Jess never used to think about money. Marty handled the finances, and they generally had enough for him to go down the pub a couple of nights a week, and for her to have the odd night out with Nathalie. They took the occasional holiday. Some years they did better than others, but they got by.

And then Marty got fed up with making do. There was a camping holiday in Wales where it rained for eight days solid and Marty became more and more dissatisfied, as if the weather was something to be taken personally. ‘Why can’t we go to Spain, or somewhere hot?’ he’d mutter, staring out through the flaps of the sodden tent. ‘This is crap. This isn’t a bloody holiday.’ He got fed up with driving; he found more and more to complain about. The other drivers were against him. The controller was cheating him. The passengers were tight. And then he started with the schemes. The pyramid scheme they joined two weeks too late. The knock-off T-shirts for a band that fell out of the charts as quickly as it had arrived. Import-export was the thing, he told Jess confidently, arriving home from the pub one night. He had met a bloke who could get cheap electrical goods from India, and they could sell them on to someone he knew.

And then – surprise, surprise – the someone who was going to sell them on turned out not to be the sure thing Marty had been promised. And that year’s summer turned into the wettest on record. And the few people who did buy them complained that they blew their electricity supply, and the rest of them rusted, even in the garage, so their meagre savings turned into a pile of useless white goods that had to be loaded, fourteen a week, into Marty’s car and taken to the dump. She still had the plugs under the stairs.

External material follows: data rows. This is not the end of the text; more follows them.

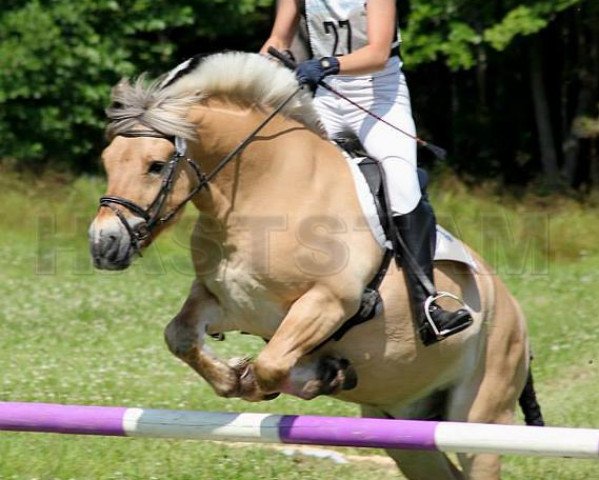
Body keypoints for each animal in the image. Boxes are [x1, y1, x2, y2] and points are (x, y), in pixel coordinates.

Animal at [90, 52, 544, 480]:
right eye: (108, 160)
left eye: (155, 165)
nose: (103, 245)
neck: (262, 191)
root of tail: (516, 315)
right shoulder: (231, 303)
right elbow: (181, 336)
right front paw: (238, 375)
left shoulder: (330, 301)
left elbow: (270, 365)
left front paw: (301, 375)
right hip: (405, 432)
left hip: (479, 417)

And then came the Rolls-Royce. Jess could at least see the sense in that one: Marty would spray it metallic grey, then rent himself out as a chauffeur for weddings and funerals. He’d bought it off eBay from a man in the Midlands, and made it halfway down the M6 before it conked out. Something to do with the starter motor, they said, peering under the bonnet. But the more they looked at it, the more seemed wrong with it. The first winter it spent on the drive, mice got into the upholstery so they needed money to replace the back seats before he could rent it out – because who wanted to sit on seats held together with duct tape on their wedding day? And then it turned out that replacement upholstered Rolls-Royce seats were about the only thing you couldn’t get on eBay. So it sat there in the garage, a daily reminder of how they never quite managed to get ahead, and the reason why her freezer had to live in the downstairs hall.

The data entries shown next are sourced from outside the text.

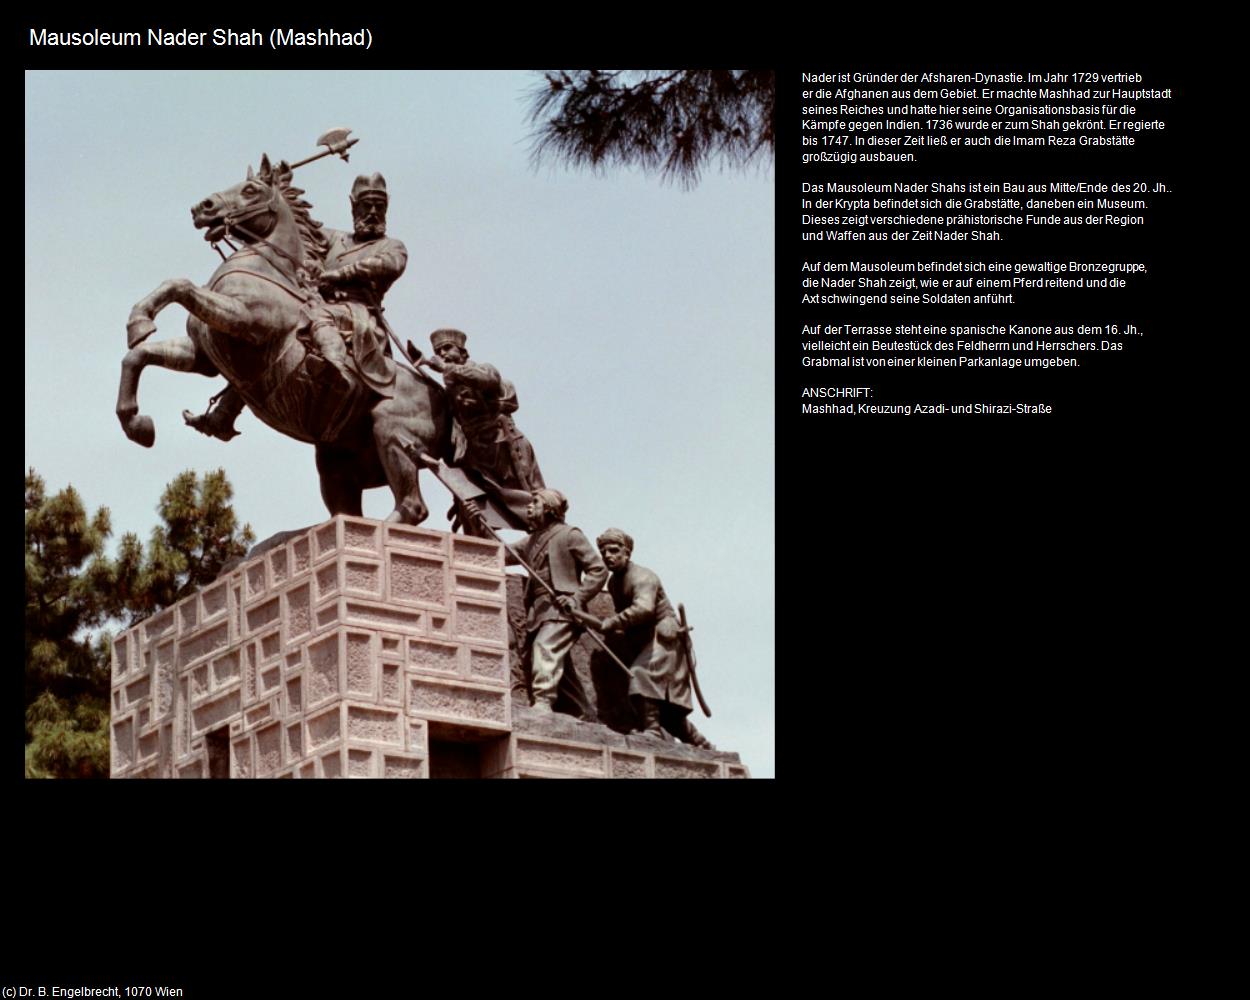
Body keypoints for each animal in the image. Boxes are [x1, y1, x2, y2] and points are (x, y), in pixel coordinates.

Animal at [117, 156, 447, 522]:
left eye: (250, 190)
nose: (202, 207)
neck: (266, 269)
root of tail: (439, 395)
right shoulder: (203, 356)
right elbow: (138, 355)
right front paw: (137, 423)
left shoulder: (242, 320)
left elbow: (181, 285)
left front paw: (140, 322)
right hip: (336, 460)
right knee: (348, 508)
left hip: (392, 434)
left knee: (412, 505)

She’d taken over the money when Marty had got ill and started to spend most of each day in bed. Depression was an illness, everyone said so. Although, from what his mates said, he didn’t seem to suffer it on the two evenings he still managed to drag himself to the pub. She had peeled all the bank statements from their envelopes, and retrieved the savings book from its place in the hall desk and had finally seen for herself the trouble they were in. She’d tried to talk to him a couple of times, but he’d just pulled the duvet over his head and said he couldn’t cope. It was around then that he’d suggested he might go home to his mum’s for a bit. If she was honest, Jess was relieved to see him go. It was hard enough coping with Nicky, who was still a silent, skinny wraith, Tanzie and two jobs.